O que é o Procon e o que ele pode fazer em casos como o do iPhone sem carregador?
O Procon pode obrigar uma empresa? Pode multar? E se o Procon estiver errado, como fica? Essas e outras perguntas estão respondidas aqui.
Nas últimas semanas, a história de a Apple vender seus iPhones sem carregador deixou o estágio de para tomar contornos mais oficiais. O Procon-SP e o notificaram a empresa por causa dessa nova política, e o caso ganhou repercussão até na imprensa estrangeira.
Mas, afinal de contas, o que o Procon pode ou não pode fazer em casos como este? Na prática, o que significa uma notificação desse tipo? Para entender melhor, o Gizmodo Brasil conversou com o Procon-SP e com três advogados especializados em Direito do Consumidor.
O Procon não faz parte da Justiça
Para começo de conversa, é preciso entender que não existe só um Procon. “Todos os estados do território nacional e também o Distrito Federal têm Procons instalados e atuantes. Alguns municípios também contam com entidades de competência limitada ao território municipal. Os Procons se inserem no Sistema Estadual e Municipal de Defesa do Consumidor”, explica Marco Antonio Araújo Júnior, advogado e diretor do Instituto Brasilcon.
Como explica a assessoria do Procon-SP, a natureza jurídica de cada um pode variar: alguns são autarquias de atuação independente, outros são ligados ao Ministério Público ou à Assembleia Legislativa.
Também é preciso entender que o Procon é um órgão administrativo e extrajudicial. Portanto, ele não faz parte do Poder Judiciário nem do Poder Legislativo. “Ele não tem o poder de emitir sentenças, porque quem faz isso é o Judiciário”, explica o advogado Leandro Nava, especialista em Direito do Consumidor e professor do Senac e da FMU.
Araújo comenta que o órgão é um “meio alternativo para a solução de conflitos entre consumidor e fornecedor”. Sua atuação também pode ser educativa, levando a população a conhecer seus direitos. O Procon não cria regras, no máximo orientações que indiquem a tendência de agir de cada entidade.
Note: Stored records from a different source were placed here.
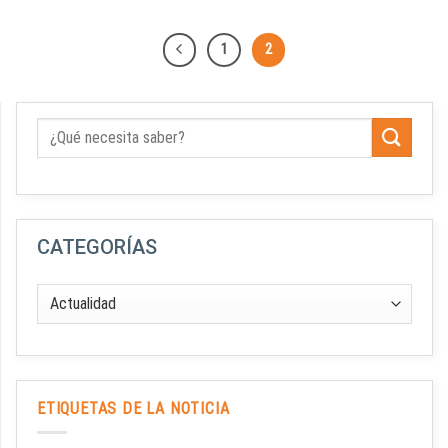
1
2
CATEGORÍAS
ETIQUETAS DE LA NOTICIA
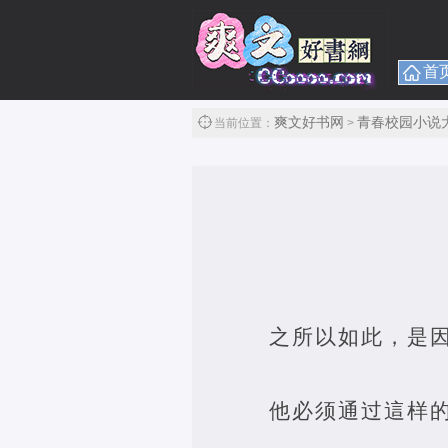
首
爽文好书网
青春校园小说
当前位置：
>
之所以如此，是
他必须通过這样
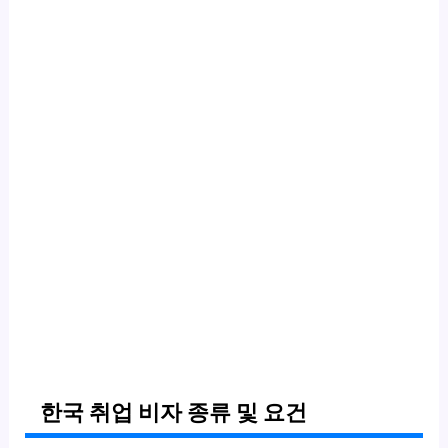
한국 취업 비자 종류 및 요건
“As únicas normas emanadas do órgão são as de funcionamento interno e as de procedimentos administrativos, tais como: parâmetros para aferição de multas, estabelecimento de novos prazos procedimentais e recursos administrativos”, diz a assessoria do Procon-SP.
Como explica Bruno Boris, professor de Direito do Consumidor da Universidade Presbiteriana Mackenzie de São Paulo, o próprio Código de Defesa do Consumidor dá margem para que os órgãos de fiscalização e juízes atuem sobre práticas abusivas, mesmo que elas não estejam exemplificadas na lei.
O Procon pode fiscalizar e multar, mas não pode julgar
Mas o que o Procon pode fazer? Ele não precisa esperar a reclamação de um consumidor para agir e, apesar de não poder julgar e condenar uma empresa, tem alguns poderes: pode fechar estabelecimentos, proibir a venda de produtos e aplicar multas, por exemplo. “Caso seja constatado que o fornecedor tenha praticado crime, o Procon poderá oficiar a autoridade policial, que será responsável pela averiguação da prática criminosa”, explica Araújo.
Como Boris lembra, o valor de uma multa pode chegar a quase R$ 3 milhões, dependendo do tamanho da companhia. “Tem muita empresa que não dá muita importância, mas a caneta do Procon é pesada.”
Mesmo assim, o órgão não tem poder coercitivo. “Ele não pode obrigar uma empresa a trocar um celular sob pena de multa diária, como um juiz pode fazer”, comenta o professor. “Mas aplica uma multa de acordo com a conduta da companhia em relação ao Código de Defesa do Consumidor.”
Como Boris ressalta, vale dizer que o dinheiro recebido com as multas aplicadas vão para o Estado, não para o consumidor que fez a reclamação. O professor também comenta que o órgão geralmente não costuma entrar em áreas que tenham outros órgãos com competências estabelecidas — uma questão de telefonia, por exemplo, pode ser encaminhada para a Anatel, enquanto questões envolvendo restaurantes ficariam a cargo da vigilância sanitária.